At 1430 GMT the rand was 0.6 percent firmer at 13.2400 per dollar, bring gains since Wednesday to more than 2.6 percent as the unit broke through crucial technical resistance levels on its way to its best since Aug. 8.
"The tone of the (Fed) statement certainly caused a surprise in financial markets with the rand one of the main beneficiaries overnight," said Warrick Butler, chief trader at Standard Bank.

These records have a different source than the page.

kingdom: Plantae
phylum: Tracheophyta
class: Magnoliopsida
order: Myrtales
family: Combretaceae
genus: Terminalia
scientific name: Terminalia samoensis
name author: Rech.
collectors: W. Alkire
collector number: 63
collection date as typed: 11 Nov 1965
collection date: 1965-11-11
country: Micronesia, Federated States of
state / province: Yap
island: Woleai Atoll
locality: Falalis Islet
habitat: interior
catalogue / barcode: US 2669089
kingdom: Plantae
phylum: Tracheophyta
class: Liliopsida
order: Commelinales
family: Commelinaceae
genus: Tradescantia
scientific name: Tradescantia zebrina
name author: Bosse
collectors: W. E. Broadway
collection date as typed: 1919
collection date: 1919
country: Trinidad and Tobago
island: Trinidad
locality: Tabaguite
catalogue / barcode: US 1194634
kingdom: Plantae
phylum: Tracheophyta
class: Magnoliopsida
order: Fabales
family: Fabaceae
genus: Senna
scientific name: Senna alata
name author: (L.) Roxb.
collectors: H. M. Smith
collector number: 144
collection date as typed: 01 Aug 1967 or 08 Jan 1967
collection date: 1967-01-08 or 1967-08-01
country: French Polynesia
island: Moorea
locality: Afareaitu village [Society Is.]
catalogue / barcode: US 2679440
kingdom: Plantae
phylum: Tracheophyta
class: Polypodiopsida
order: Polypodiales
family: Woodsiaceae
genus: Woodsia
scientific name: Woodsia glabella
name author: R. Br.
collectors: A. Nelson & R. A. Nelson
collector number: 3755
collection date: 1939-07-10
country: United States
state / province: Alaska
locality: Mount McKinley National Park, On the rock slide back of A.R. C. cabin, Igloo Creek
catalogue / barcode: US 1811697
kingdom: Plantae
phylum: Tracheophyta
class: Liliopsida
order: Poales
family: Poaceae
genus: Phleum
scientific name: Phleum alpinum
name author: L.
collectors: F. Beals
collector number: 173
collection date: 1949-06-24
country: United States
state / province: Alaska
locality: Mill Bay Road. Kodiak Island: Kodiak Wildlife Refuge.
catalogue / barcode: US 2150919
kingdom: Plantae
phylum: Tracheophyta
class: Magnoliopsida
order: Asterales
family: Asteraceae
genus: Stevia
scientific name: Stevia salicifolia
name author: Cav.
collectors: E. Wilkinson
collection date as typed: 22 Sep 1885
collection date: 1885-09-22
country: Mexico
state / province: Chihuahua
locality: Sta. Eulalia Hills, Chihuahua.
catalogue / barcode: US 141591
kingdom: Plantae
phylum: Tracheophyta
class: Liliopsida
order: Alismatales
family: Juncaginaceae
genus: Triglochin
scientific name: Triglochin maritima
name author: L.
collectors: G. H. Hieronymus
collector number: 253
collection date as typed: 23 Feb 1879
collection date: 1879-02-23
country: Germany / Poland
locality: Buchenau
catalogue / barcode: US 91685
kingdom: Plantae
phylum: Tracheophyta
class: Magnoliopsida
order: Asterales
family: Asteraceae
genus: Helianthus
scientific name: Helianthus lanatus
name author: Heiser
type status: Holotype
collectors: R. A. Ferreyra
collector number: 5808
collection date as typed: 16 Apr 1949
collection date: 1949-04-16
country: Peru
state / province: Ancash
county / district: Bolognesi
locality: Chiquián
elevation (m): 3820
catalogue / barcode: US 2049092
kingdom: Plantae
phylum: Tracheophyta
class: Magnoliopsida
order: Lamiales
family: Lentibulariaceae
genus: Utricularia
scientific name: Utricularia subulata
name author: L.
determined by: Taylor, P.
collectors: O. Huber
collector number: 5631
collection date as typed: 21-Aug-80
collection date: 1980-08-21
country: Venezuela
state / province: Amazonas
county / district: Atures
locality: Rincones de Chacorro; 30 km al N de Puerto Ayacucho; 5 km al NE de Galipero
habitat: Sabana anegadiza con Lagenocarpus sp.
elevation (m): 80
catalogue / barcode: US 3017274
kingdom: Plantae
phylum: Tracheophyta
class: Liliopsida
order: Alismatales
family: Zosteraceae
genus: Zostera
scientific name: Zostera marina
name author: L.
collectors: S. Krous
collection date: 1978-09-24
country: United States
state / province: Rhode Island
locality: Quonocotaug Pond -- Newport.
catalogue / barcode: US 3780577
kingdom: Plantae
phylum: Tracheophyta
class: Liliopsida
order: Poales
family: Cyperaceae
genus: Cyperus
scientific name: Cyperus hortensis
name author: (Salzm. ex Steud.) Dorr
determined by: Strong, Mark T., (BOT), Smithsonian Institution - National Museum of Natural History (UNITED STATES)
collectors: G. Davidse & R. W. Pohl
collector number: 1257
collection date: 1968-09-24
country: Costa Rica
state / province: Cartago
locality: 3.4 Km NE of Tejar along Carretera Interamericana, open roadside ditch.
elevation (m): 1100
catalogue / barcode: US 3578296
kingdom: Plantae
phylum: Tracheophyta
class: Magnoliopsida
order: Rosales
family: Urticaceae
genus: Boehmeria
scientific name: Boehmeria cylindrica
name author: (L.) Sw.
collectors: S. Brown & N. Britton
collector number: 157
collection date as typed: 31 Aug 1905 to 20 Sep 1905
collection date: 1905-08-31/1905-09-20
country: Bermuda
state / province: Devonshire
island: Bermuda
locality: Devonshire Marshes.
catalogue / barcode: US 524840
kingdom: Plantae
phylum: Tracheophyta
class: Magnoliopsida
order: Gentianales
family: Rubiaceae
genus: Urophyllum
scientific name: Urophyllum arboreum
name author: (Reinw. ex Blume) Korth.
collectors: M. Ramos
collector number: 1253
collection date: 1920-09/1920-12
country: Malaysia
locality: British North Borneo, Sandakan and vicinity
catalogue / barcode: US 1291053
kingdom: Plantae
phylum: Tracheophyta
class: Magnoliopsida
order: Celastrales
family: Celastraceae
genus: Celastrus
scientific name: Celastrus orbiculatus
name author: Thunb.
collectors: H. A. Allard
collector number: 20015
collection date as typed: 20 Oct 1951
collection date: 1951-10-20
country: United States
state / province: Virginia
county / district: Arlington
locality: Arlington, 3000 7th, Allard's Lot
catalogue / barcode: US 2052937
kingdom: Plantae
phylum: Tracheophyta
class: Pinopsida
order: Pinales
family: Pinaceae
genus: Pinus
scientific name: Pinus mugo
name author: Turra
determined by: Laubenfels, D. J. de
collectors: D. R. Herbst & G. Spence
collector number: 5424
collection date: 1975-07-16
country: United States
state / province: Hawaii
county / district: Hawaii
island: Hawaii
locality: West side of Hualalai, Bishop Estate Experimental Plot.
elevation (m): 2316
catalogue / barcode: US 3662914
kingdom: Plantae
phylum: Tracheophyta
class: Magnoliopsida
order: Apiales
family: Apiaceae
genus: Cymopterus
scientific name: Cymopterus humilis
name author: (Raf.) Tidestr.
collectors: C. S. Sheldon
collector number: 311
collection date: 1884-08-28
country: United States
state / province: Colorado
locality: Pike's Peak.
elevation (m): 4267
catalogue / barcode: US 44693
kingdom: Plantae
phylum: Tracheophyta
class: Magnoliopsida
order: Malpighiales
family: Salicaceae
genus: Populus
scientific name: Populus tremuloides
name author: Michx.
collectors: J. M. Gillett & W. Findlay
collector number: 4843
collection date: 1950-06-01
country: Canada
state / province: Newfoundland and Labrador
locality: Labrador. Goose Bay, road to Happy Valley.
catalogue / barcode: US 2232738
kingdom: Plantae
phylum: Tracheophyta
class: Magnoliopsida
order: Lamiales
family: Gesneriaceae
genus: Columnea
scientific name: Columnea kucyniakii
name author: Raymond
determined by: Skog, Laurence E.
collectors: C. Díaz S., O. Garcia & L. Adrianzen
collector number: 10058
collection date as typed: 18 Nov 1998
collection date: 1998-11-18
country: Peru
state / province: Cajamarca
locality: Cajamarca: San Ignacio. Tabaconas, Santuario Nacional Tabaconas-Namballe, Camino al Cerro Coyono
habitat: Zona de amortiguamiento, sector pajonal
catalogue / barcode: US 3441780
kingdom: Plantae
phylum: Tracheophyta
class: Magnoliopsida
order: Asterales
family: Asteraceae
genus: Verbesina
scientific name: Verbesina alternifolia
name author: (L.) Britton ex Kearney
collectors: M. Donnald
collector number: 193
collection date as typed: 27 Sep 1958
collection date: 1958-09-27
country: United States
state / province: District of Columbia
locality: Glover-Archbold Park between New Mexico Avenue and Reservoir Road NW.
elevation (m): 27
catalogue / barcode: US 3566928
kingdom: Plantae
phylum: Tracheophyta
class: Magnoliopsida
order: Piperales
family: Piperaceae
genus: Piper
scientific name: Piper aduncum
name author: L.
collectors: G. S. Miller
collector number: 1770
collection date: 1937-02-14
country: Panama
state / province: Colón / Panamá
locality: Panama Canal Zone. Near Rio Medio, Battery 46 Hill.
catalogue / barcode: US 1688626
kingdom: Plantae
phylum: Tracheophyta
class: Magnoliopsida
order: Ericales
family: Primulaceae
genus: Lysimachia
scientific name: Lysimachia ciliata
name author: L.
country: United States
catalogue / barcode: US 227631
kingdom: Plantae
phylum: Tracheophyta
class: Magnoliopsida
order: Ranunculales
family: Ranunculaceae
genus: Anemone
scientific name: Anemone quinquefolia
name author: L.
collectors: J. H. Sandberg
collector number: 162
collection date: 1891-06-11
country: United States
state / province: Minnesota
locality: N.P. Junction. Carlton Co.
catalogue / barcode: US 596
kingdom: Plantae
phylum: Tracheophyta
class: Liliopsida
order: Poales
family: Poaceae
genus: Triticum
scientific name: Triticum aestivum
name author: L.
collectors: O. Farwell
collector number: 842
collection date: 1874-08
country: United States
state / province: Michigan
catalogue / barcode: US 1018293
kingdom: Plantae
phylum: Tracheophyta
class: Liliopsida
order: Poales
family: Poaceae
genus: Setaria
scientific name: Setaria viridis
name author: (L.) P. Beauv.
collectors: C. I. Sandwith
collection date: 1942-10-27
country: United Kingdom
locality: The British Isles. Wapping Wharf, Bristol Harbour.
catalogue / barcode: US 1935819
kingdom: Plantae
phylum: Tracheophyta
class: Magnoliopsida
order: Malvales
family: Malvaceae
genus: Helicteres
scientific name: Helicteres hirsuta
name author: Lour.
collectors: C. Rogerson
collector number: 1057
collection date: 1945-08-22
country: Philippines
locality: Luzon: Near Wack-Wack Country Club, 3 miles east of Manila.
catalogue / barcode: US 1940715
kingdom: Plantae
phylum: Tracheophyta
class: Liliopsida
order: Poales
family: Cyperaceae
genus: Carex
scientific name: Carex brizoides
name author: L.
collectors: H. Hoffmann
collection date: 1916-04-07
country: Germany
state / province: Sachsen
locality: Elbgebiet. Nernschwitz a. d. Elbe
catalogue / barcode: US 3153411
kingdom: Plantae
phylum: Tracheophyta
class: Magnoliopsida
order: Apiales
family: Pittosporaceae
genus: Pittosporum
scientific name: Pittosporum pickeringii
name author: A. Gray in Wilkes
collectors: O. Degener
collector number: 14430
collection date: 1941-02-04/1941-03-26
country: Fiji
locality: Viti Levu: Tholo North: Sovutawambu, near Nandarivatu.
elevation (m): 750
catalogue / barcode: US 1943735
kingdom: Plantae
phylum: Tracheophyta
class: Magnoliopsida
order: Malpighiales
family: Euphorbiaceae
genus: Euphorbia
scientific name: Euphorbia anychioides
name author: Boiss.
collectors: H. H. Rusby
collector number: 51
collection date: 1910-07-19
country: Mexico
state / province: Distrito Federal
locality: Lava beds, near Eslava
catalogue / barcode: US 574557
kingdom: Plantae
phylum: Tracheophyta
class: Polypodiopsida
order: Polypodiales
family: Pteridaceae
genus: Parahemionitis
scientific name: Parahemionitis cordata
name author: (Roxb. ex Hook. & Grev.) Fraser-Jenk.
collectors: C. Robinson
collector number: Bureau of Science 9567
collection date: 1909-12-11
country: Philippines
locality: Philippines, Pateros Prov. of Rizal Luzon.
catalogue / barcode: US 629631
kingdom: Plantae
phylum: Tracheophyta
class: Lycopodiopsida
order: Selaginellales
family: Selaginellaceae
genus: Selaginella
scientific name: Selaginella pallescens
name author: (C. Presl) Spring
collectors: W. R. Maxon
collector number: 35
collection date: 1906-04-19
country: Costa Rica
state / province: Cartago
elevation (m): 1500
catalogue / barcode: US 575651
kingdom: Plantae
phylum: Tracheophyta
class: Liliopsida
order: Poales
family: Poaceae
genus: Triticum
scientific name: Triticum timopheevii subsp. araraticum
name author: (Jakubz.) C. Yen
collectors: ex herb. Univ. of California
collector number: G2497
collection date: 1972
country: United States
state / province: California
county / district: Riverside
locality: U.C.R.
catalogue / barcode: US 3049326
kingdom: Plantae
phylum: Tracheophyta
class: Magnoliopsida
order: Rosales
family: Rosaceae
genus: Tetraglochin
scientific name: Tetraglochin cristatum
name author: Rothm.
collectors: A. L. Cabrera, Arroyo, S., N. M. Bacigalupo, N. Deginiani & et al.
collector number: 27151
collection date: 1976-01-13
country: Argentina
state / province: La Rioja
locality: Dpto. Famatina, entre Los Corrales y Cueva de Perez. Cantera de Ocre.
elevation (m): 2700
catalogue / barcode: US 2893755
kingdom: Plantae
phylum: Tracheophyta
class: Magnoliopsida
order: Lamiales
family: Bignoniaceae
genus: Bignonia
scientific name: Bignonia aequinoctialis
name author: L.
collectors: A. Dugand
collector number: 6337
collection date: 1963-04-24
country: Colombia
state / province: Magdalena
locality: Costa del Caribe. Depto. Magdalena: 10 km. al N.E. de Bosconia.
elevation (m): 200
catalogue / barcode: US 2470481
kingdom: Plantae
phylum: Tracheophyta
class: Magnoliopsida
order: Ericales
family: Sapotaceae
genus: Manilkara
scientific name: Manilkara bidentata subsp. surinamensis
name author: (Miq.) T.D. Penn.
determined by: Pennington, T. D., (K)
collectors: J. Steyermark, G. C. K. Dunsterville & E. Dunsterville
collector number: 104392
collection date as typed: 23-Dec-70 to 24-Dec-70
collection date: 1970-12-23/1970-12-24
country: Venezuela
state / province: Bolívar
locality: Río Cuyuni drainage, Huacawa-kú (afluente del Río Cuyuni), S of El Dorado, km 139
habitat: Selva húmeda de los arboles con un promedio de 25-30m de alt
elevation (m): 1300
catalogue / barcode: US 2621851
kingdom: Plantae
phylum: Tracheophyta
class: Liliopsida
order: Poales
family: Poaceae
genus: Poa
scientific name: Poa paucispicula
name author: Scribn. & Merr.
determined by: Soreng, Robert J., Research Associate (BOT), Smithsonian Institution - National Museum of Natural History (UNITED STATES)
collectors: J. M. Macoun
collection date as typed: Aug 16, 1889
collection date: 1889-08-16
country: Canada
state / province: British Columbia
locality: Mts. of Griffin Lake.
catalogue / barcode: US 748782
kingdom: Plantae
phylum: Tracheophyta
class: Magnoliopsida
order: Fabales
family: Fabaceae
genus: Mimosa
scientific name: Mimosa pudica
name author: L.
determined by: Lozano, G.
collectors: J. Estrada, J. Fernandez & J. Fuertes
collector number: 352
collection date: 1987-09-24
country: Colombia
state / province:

The rand's surge began overnight as the Federal Reserve concluded its two-day policy meeting. It left rates unchanged and said it would be "patient" before making any further moves, dropping its previous message of "further gradual increases".
The rand strengthened to 13.3200 from 13.61 overnight and on Thursday rallied to 13.2400, below the 200-week moving average. That flushed out remaining bears as the bulls eyed a sub-13 rally before next week's annual address by President Cyril Ramaphosa and the budget later in the month.
"The global outlook certainly supports the carry trade for now and with S.A.'s very high real rates and lower political volatility, the environment for investment is still favourable," Butler said in a note.
In stocks, the blue-chip Top-40 index was off 0.13 percent to 47,910 and the broader All-share index was little changed at 54,115.
Vodacom was up 0.7 percent to 120.58 rand, shrugging off protests at its headquarters over compensation for a former employee who developed a call-back messaging service.
In fixed income, the yield on the benchmark 10-year government bond dropped 15.5 basis points to 8.585 percent, its lowest since mid-July.